*과제*. 아래 목록 전체를 한 줄씩 번호를 붙인 목록으로 바꾸시오. 빈 줄은 빼시오.

*데이터셋 항목*.
-------
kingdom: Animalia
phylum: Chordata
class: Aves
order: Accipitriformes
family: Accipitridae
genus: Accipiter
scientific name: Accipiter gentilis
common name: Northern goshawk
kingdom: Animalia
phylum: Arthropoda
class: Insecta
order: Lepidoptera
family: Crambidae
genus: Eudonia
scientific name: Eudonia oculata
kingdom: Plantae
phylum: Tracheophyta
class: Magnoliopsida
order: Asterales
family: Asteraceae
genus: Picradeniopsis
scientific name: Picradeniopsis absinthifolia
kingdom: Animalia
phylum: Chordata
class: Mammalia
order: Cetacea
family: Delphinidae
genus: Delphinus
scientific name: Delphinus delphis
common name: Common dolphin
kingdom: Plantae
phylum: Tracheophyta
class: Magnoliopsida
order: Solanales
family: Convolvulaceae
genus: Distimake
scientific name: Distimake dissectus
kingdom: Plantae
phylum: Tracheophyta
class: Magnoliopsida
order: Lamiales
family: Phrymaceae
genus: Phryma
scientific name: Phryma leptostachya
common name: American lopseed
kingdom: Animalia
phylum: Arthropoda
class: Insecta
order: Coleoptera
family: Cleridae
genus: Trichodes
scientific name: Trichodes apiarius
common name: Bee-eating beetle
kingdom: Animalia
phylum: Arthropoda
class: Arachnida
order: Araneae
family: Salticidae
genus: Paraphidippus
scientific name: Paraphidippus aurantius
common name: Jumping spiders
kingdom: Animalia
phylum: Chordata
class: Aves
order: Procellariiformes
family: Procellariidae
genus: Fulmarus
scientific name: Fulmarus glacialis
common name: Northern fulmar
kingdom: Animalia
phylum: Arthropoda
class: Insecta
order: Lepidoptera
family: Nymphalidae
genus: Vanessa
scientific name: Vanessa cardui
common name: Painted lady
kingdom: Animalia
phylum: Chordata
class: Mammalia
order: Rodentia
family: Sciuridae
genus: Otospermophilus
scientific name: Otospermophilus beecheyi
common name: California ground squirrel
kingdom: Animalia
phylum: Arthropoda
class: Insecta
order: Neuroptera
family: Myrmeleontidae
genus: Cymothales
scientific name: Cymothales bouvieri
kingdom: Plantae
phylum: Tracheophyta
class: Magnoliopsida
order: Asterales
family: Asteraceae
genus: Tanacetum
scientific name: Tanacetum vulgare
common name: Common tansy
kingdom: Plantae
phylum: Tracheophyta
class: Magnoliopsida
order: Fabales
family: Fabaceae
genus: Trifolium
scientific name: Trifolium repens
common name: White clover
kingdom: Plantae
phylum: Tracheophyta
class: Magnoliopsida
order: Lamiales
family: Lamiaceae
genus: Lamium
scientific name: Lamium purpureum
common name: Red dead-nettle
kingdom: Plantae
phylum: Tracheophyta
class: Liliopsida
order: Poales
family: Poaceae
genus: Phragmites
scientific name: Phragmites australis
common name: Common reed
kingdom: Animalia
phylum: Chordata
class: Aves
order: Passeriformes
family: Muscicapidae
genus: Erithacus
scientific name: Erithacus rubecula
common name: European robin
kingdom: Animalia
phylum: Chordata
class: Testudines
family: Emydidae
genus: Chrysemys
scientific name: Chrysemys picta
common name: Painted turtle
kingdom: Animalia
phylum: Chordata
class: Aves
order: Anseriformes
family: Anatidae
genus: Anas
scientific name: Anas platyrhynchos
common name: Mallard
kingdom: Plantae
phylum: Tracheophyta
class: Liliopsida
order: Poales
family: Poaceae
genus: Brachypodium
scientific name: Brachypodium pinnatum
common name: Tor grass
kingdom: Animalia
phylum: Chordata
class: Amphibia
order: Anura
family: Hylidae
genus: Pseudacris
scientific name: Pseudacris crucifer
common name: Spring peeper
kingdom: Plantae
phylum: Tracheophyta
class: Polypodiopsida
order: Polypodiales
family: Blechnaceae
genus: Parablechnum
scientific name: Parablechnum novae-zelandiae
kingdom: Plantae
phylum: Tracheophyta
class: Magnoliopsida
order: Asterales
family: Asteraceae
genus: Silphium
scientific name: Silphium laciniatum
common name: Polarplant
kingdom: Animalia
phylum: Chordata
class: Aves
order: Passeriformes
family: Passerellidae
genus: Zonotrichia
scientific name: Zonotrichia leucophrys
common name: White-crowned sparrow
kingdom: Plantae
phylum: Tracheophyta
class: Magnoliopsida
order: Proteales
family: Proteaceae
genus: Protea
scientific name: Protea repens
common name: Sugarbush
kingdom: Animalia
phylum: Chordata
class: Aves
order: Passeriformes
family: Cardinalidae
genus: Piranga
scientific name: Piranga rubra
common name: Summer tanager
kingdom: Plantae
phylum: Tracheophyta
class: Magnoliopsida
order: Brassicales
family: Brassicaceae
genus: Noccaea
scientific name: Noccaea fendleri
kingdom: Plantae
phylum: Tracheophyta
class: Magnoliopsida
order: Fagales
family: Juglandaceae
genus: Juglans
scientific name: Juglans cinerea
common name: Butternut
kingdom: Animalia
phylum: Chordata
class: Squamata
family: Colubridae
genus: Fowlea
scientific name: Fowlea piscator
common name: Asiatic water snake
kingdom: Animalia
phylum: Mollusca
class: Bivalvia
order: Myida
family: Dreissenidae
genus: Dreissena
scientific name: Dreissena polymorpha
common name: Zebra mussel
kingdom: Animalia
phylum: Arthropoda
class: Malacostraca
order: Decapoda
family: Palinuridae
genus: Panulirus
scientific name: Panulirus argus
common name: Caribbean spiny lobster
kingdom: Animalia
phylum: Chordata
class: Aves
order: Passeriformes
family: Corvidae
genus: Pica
-------
*출력 결과*.
1. kingdom: Animalia
2. phylum: Chordata
3. class: Aves
4. order: Accipitriformes
5. family: Accipitridae
6. genus: Accipiter
7. scientific name: Accipiter gentilis
8. common name: Northern goshawk
9. kingdom: Animalia
10. phylum: Arthropoda
11. class: Insecta
12. order: Lepidoptera
13. family: Crambidae
14. genus: Eudonia
15. scientific name: Eudonia oculata
16. kingdom: Plantae
17. phylum: Tracheophyta
18. class: Magnoliopsida
19. order: Asterales
20. family: Asteraceae
21. genus: Picradeniopsis
22. scientific name: Picradeniopsis absinthifolia
23. kingdom: Animalia
24. phylum: Chordata
25. class: Mammalia
26. order: Cetacea
27. family: Delphinidae
28. genus: Delphinus
29. scientific name: Delphinus delphis
30. common name: Common dolphin
31. kingdom: Plantae
32. phylum: Tracheophyta
33. class: Magnoliopsida
34. order: Solanales
35. family: Convolvulaceae
36. genus: Distimake
37. scientific name: Distimake dissectus
38. kingdom: Plantae
39. phylum: Tracheophyta
40. class: Magnoliopsida
41. order: Lamiales
42. family: Phrymaceae
43. genus: Phryma
44. scientific name: Phryma leptostachya
45. common name: American lopseed
46. kingdom: Animalia
47. phylum: Arthropoda
48. class: Insecta
49. order: Coleoptera
50. family: Cleridae
51. genus: Trichodes
52. scientific name: Trichodes apiarius
53. common name: Bee-eating beetle
54. kingdom: Animalia
55. phylum: Arthropoda
56. class: Arachnida
57. order: Araneae
58. family: Salticidae
59. genus: Paraphidippus
60. scientific name: Paraphidippus aurantius
61. common name: Jumping spiders
62. kingdom: Animalia
63. phylum: Chordata
64. class: Aves
65. order: Procellariiformes
66. family: Procellariidae
67. genus: Fulmarus
68. scientific name: Fulmarus glacialis
69. common name: Northern fulmar
70. kingdom: Animalia
71. phylum: Arthropoda
72. class: Insecta
73. order: Lepidoptera
74. family: Nymphalidae
75. genus: Vanessa
76. scientific name: Vanessa cardui
77. common name: Painted lady
78. kingdom: Animalia
79. phylum: Chordata
80. class: Mammalia
81. order: Rodentia
82. family: Sciuridae
83. genus: Otospermophilus
84. scientific name: Otospermophilus beecheyi
85. common name: California ground squirrel
86. kingdom: Animalia
87. phylum: Arthropoda
88. class: Insecta
89. order: Neuroptera
90. family: Myrmeleontidae
91. genus: Cymothales
92. scientific name: Cymothales bouvieri
93. kingdom: Plantae
94. phylum: Tracheophyta
95. class: Magnoliopsida
96. order: Asterales
97. family: Asteraceae
98. genus: Tanacetum
99. scientific name: Tanacetum vulgare
100. common name: Common tansy
101. kingdom: Plantae
102. phylum: Tracheophyta
103. class: Magnoliopsida
104. order: Fabales
105. family: Fabaceae
106. genus: Trifolium
107. scientific name: Trifolium repens
108. common name: White clover
109. kingdom: Plantae
110. phylum: Tracheophyta
111. class: Magnoliopsida
112. order: Lamiales
113. family: Lamiaceae
114. genus: Lamium
115. scientific name: Lamium purpureum
116. common name: Red dead-nettle
117. kingdom: Plantae
118. phylum: Tracheophyta
119. class: Liliopsida
120. order: Poales
121. family: Poaceae
122. genus: Phragmites
123. scientific name: Phragmites australis
124. common name: Common reed
125. kingdom: Animalia
126. phylum: Chordata
127. class: Aves
128. order: Passeriformes
129. family: Muscicapidae
130. genus: Erithacus
131. scientific name: Erithacus rubecula
132. common name: European robin
133. kingdom: Animalia
134. phylum: Chordata
135. class: Testudines
136. family: Emydidae
137. genus: Chrysemys
138. scientific name: Chrysemys picta
139. common name: Painted turtle
140. kingdom: Animalia
141. phylum: Chordata
142. class: Aves
143. order: Anseriformes
144. family: Anatidae
145. genus: Anas
146. scientific name: Anas platyrhynchos
147. common name: Mallard
148. kingdom: Plantae
149. phylum: Tracheophyta
150. class: Liliopsida
151. order: Poales
152. family: Poaceae
153. genus: Brachypodium
154. scientific name: Brachypodium pinnatum
155. common name: Tor grass
156. kingdom: Animalia
157. phylum: Chordata
158. class: Amphibia
159. order: Anura
160. family: Hylidae
161. genus: Pseudacris
162. scientific name: Pseudacris crucifer
163. common name: Spring peeper
164. kingdom: Plantae
165. phylum: Tracheophyta
166. class: Polypodiopsida
167. order: Polypodiales
168. family: Blechnaceae
169. genus: Parablechnum
170. scientific name: Parablechnum novae-zelandiae
171. kingdom: Plantae
172. phylum: Tracheophyta
173. class: Magnoliopsida
174. order: Asterales
175. family: Asteraceae
176. genus: Silphium
177. scientific name: Silphium laciniatum
178. common name: Polarplant
179. kingdom: Animalia
180. phylum: Chordata
181. class: Aves
182. order: Passeriformes
183. family: Passerellidae
184. genus: Zonotrichia
185. scientific name: Zonotrichia leucophrys
186. common name: White-crowned sparrow
187. kingdom: Plantae
188. phylum: Tracheophyta
189. class: Magnoliopsida
190. order: Proteales
191. family: Proteaceae
192. genus: Protea
193. scientific name: Protea repens
194. common name: Sugarbush
195. kingdom: Animalia
196. phylum: Chordata
197. class: Aves
198. order: Passeriformes
199. family: Cardinalidae
200. genus: Piranga
201. scientific name: Piranga rubra
202. common name: Summer tanager
203. kingdom: Plantae
204. phylum: Tracheophyta
205. class: Magnoliopsida
206. order: Brassicales
207. family: Brassicaceae
208. genus: Noccaea
209. scientific name: Noccaea fendleri
210. kingdom: Plantae
211. phylum: Tracheophyta
212. class: Magnoliopsida
213. order: Fagales
214. family: Juglandaceae
215. genus: Juglans
216. scientific name: Juglans cinerea
217. common name: Butternut
218. kingdom: Animalia
219. phylum: Chordata
220. class: Squamata
221. family: Colubridae
222. genus: Fowlea
223. scientific name: Fowlea piscator
224. common name: Asiatic water snake
225. kingdom: Animalia
226. phylum: Mollusca
227. class: Bivalvia
228. order: Myida
229. family: Dreissenidae
230. genus: Dreissena
231. scientific name: Dreissena polymorpha
232. common name: Zebra mussel
233. kingdom: Animalia
234. phylum: Arthropoda
235. class: Malacostraca
236. order: Decapoda
237. family: Palinuridae
238. genus: Panulirus
239. scientific name: Panulirus argus
240. common name: Caribbean spiny lobster
241. kingdom: Animalia
242. phylum: Chordata
243. class: Aves
244. order: Passeriformes
245. family: Corvidae
246. genus: Pica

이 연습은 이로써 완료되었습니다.